Released on Wednesday by the Washington-based Institute for Higher Education Policy (IHEP), the report titled Searching for Our Lost Associate’s Degrees: Project Win-Win at the Finish Line documents how the nearly four-year initiative resulted in 4,550 people being awarded associate degrees they had previously earned but had not claimed. The project, which involved 50 two-year and 10 four-year institutions in nine states, also recruited 1,668 former students to return to school to complete a few credit hours of coursework to obtain their degree.

“Quite frankly, nothing like Win-Win had ever taken place over the 40 years of my work in U.S. higher education, certainly not at the scale of its institutional involvement, let alone with associate’s degree templates,” writes report author and IHEP senior associate Dr. Clifford Adelman in describing the project’s undertaking.

Launched in 2009, Project Win-Win focused on helping community colleges and four-year public institutions identify former students whose academic records qualified them for an associate degree and awarding those degrees retroactively. In addition, the participating schools identified former students who had fallen a few credits short of a two-year degree and sought to re-enroll them so that they could earn their degree. The four-year institutions were chosen as participants because they were authorized to award two-year degrees.

The project required some 200 people who worked in teams at the participating schools and who were tasked to conduct painstaking work to build information databases on former students dating back to the early 2000s. Project schools are in Florida, Louisiana, Michigan, Missouri, New York, Ohio, Oregon, Virginia and Wisconsin, according to IHEP.
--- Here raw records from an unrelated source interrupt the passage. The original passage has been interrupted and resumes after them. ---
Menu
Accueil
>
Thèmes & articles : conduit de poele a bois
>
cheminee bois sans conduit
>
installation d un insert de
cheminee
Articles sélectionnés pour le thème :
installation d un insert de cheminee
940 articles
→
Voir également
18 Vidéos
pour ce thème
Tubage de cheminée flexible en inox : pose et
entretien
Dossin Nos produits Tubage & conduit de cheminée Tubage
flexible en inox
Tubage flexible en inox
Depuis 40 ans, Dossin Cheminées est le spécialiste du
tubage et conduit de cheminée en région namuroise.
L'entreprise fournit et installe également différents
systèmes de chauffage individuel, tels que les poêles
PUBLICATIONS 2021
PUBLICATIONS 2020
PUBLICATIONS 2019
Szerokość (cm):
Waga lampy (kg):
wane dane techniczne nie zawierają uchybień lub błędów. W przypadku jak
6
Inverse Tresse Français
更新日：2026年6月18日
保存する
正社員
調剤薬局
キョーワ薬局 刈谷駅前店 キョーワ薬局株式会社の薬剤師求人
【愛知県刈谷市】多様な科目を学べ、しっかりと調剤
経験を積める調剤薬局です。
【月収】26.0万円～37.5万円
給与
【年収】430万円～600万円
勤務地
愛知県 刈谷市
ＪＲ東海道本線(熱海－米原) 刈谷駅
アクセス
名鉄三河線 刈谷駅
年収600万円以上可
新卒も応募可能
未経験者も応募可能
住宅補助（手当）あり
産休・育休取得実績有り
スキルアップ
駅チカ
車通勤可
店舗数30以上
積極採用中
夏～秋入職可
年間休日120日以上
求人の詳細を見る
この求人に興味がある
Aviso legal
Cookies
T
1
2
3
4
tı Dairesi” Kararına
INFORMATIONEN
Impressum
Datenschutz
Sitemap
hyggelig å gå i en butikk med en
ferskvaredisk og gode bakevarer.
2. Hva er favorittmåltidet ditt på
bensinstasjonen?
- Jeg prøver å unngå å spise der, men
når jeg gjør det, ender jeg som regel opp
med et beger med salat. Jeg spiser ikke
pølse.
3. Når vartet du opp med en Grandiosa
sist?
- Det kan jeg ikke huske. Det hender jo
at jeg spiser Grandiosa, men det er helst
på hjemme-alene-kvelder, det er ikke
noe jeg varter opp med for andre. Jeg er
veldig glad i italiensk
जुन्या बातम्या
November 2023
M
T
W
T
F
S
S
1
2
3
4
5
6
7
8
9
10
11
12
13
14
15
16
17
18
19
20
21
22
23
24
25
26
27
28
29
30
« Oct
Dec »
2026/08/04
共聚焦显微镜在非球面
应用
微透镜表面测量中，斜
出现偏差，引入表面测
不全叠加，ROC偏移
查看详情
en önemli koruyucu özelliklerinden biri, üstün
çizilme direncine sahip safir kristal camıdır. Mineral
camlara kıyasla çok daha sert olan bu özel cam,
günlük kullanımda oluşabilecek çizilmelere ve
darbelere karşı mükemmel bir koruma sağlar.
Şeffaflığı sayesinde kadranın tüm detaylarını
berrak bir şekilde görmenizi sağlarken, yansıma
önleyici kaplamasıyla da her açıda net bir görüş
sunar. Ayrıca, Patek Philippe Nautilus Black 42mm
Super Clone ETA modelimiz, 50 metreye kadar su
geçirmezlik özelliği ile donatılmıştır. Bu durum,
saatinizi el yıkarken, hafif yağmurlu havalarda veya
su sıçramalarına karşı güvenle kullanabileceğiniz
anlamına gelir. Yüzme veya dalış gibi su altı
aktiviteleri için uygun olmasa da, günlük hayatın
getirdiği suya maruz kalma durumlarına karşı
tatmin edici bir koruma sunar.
The IHEP report indicates that a pool of 128,614 students came under scrutiny for the project, and the participating schools focused on 41,710 of them on which degree audits were conducted. The remaining 86,925 of the students had earned degrees or had re-enrolled at other institutions. Out of the 41,710, officials determined that 6,733 qualified as “eligible,” or those able to receive a degree retroactively, and 20,105 were deemed as “potentials,” meaning they were just a few credits shy of qualifying for a degree.